** TASK BRIEF **
In the records that follow, how many lines contain the word "backpack"? Give only that figure.

Entries taken from a collection:
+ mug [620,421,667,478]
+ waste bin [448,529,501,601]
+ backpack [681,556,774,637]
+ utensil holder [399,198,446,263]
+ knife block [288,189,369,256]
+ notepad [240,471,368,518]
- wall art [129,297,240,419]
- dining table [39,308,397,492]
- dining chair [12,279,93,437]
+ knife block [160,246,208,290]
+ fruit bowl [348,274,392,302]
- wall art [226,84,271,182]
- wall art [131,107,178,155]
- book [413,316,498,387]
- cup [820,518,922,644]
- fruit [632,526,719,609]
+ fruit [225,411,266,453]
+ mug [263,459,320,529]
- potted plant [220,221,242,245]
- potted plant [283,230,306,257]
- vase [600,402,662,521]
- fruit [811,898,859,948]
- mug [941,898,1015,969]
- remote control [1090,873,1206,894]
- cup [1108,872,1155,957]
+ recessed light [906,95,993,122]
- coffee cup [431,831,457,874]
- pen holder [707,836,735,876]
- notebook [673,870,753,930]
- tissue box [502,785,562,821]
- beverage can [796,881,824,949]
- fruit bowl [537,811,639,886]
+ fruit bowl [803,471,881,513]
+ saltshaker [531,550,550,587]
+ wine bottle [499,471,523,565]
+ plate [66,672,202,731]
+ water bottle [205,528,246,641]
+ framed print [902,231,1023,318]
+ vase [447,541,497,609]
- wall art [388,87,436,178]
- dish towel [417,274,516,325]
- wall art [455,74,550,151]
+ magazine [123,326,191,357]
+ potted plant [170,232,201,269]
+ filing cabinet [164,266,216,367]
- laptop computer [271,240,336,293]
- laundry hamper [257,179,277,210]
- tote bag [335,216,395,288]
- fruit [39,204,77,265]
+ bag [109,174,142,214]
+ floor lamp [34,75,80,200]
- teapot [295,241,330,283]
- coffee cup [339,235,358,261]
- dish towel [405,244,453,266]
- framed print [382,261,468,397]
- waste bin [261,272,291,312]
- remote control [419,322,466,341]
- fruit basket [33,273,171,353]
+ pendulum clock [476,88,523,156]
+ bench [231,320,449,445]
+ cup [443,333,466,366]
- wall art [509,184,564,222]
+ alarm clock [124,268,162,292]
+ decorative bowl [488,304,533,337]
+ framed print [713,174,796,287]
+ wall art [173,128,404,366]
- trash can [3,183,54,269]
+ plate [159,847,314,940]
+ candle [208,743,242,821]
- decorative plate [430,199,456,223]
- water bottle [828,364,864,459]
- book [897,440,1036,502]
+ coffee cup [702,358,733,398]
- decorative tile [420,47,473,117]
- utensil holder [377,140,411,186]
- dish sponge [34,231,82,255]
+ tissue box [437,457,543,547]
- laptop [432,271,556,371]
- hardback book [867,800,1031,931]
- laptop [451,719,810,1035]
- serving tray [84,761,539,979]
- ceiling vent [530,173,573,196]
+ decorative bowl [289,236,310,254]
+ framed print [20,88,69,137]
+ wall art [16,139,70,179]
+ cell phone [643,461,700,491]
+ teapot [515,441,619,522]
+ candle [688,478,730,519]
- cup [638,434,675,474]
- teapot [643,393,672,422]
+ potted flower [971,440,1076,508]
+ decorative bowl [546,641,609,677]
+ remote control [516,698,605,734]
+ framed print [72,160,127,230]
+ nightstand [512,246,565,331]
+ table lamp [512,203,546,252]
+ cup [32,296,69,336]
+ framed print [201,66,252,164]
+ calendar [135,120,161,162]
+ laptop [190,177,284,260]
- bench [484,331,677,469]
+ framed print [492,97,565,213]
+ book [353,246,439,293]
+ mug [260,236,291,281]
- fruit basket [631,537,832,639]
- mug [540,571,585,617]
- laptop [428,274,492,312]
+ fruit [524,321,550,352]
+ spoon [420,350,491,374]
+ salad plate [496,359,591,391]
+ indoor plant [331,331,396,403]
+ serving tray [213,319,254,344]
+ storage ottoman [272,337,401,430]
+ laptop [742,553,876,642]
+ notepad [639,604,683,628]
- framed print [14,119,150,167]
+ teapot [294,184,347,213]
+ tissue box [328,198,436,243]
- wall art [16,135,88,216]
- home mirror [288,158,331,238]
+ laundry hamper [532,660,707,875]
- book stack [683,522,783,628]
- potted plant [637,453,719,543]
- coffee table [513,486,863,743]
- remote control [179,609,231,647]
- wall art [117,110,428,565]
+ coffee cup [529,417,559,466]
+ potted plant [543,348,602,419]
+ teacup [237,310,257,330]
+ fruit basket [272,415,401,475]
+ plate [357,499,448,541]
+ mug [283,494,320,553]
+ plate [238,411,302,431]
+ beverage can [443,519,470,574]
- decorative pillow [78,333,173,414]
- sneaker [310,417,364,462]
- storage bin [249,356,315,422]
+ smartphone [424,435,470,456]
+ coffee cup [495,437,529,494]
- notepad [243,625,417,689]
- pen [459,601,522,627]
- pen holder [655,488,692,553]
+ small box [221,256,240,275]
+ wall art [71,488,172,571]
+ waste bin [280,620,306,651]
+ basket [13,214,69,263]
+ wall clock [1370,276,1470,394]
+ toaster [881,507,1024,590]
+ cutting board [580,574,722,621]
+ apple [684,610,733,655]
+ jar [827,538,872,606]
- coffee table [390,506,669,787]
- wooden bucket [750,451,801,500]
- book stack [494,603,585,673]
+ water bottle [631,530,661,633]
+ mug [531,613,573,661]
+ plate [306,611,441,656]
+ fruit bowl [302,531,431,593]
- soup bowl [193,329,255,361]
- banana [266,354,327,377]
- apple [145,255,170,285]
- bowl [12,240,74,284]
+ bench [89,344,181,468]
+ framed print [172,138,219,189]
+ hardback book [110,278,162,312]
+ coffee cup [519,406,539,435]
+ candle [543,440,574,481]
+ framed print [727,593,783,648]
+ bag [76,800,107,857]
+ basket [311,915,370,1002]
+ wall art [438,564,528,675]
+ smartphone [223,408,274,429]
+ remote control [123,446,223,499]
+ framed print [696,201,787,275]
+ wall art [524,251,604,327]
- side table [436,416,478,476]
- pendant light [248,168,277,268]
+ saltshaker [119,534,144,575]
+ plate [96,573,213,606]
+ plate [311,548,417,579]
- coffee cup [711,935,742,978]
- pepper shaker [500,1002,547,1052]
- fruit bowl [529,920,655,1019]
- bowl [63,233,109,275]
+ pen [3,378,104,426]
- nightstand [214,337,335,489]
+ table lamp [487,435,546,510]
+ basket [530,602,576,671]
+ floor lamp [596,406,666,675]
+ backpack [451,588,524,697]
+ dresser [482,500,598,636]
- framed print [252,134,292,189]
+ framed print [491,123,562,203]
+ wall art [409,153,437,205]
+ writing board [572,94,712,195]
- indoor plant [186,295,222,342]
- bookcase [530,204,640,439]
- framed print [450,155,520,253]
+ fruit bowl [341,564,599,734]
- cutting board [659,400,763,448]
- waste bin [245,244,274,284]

** EXERCISE RESPONSE **
2